Standing alone, the allegation that the DHO was biased solely as a result of his being named a defendant in a civil suit by Brown does not rise to a due process violation. See id. ("Careful scrutiny of disqualification claims is grounded in legitimate considerations of prison administration."). As determined above, there was sufficient evidence to support Brown's conviction and no other indication suggests the DHO was involved "in the investigation or prosecution of the particular case, or . . . had any other form of personal involvement in the case." Wolff, 418 U.S. at 592 (Marshall, J., concurring) (describing the minimum requirements of due process in a disqualification claim). Thus, the magistrate judge did not err in denying this claim.

D. Changed Facts

Brown's final due process claim was that the DHO "changed facts, not previously presented at [the] hearing" in his final report. As determined by the magistrate judge, the DHO only supplemented his final report with the reasons for imposing sanctions, as required by the Regional Director. No additional facts were incorporated into the report. Brown also objected to the correction of the date of the incident to September 8, 2004 in the DHO's report based on the reporting officer's indication that the date was originally misstated. Here, there is no basis for equating the officer's correction of the record with constitutional error.III. Conclusion

In sum, we agree with the magistrate judge's determination that the disciplinary hearings at issue comported with the minimum requirements of due process under Wolff. Accordingly, we AFFIRM the lower court's order, DENY Petitioner-Appellant's IFP motion, and DISMISS this appeal.

Entered for the Court:

Timothy M. Tymkovich

Circuit Judge

Click footnote number to return to corresponding location in the text.
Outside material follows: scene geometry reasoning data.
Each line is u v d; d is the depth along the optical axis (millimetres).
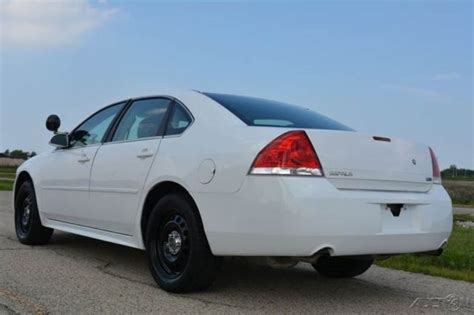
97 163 5305
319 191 3668
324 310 4039
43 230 6375
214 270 4137
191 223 4109
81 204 5512
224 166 3908
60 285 4496
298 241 3592
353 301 4355
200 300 4129
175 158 4332
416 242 4066
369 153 4000
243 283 4770
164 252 4422
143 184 4602
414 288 4941
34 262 5410
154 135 4773
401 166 4160
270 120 4320
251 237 3727
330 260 5141
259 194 3691
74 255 5840
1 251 5973
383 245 3873
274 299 4273
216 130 4184
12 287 4375
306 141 3771
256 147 3799
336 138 3879
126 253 6000
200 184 4031
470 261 6023
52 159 6180
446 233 4320
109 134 5430
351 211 3725
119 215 4922
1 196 14828
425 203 4188
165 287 4305
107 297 4152
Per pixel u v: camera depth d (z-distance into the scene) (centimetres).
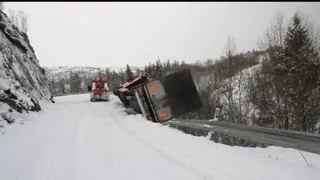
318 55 2897
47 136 1178
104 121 1645
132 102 2023
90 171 777
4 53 1772
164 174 739
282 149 830
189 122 1321
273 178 663
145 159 867
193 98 1783
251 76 3106
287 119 2773
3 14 2402
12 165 820
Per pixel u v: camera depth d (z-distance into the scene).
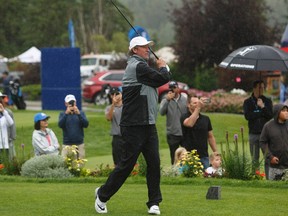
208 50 55.84
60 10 95.62
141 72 11.47
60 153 21.00
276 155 16.08
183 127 17.75
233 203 12.73
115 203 12.80
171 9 59.78
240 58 19.75
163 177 15.92
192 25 56.03
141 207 12.43
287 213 11.84
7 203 12.84
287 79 49.44
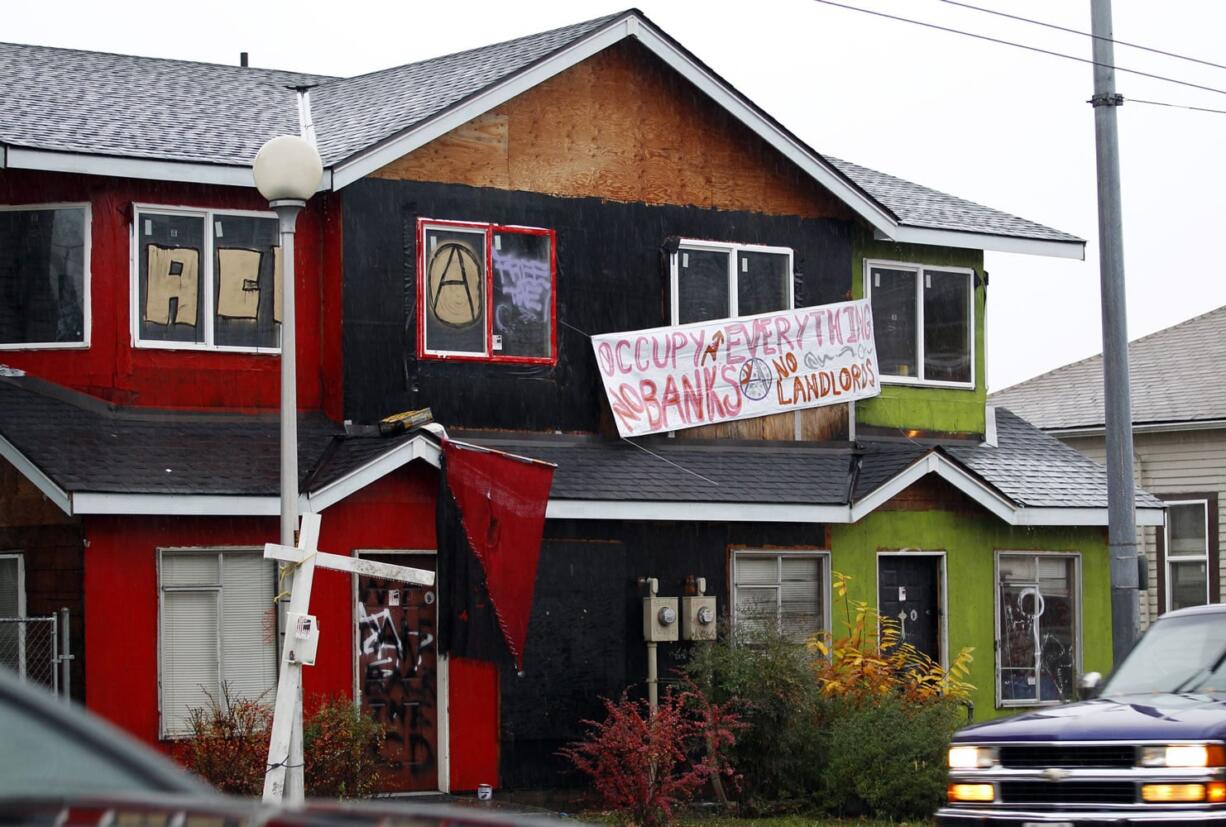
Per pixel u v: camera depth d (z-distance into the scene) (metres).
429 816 4.13
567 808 17.88
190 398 18.03
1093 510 22.02
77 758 4.48
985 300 23.02
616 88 20.11
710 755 17.09
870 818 16.95
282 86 22.23
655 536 19.59
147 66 21.97
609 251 19.97
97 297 17.70
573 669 18.83
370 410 18.41
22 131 17.16
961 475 21.23
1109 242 17.83
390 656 18.00
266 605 17.30
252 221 18.41
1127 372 17.73
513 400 19.27
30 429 16.86
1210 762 10.66
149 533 16.80
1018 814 11.11
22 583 16.91
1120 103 17.94
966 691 20.45
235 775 14.94
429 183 18.86
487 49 21.50
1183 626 12.60
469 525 17.56
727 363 20.53
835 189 21.20
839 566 20.88
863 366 21.61
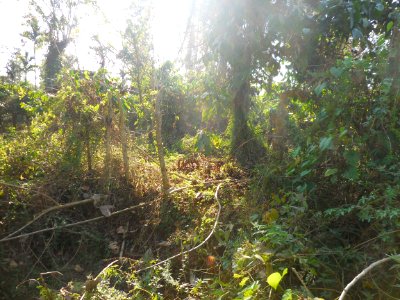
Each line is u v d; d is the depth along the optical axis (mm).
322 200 3709
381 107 3580
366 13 4289
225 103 5418
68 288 3498
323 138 3588
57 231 4305
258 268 3008
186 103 6551
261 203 4027
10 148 5043
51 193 4645
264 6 4840
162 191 4676
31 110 5242
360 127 3760
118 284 3684
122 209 4629
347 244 3189
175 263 3783
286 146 4465
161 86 5012
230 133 5516
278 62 5062
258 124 5527
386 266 2881
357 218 3328
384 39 3939
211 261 3586
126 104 4965
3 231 4270
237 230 3891
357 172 3533
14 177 4828
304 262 2836
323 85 3834
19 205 4484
*. This order is not binding precedent, except under the doctrines of law of the case, res judicata, and collateral estoppel. The court generally disfavors the citation of orders; nevertheless, an order may be cited under the terms and conditions of 10th Cir. R. 36.3.

2. After examining the briefs and the appellate record, this three-judge panel has determined unanimously that oral argument would not be of material assistance in the determination of this appeal. See Fed. R. App. P. 34(a); 10th Cir. R. 34.1(G). The cause is therefore ordered submitted without oral argument.

1. Both parties consented to magistrate judge jurisdiction over the matter.

1. Initially, the reporting officer recorded the date of the incident as September 7, 2004. Subsequently, the reporting officer submitted a memorandum correcting the date of the incident to September 8, 2004. The error was noted and the correct date of the incident was affirmed as September 8, 2004. As the magistrate judge noted, the exact date of the incident does not affect the analysis of claims presented in Brown's petition.

3. Under the determination of facts found by the magistrate judge, no violation of BOP notice requirements appears.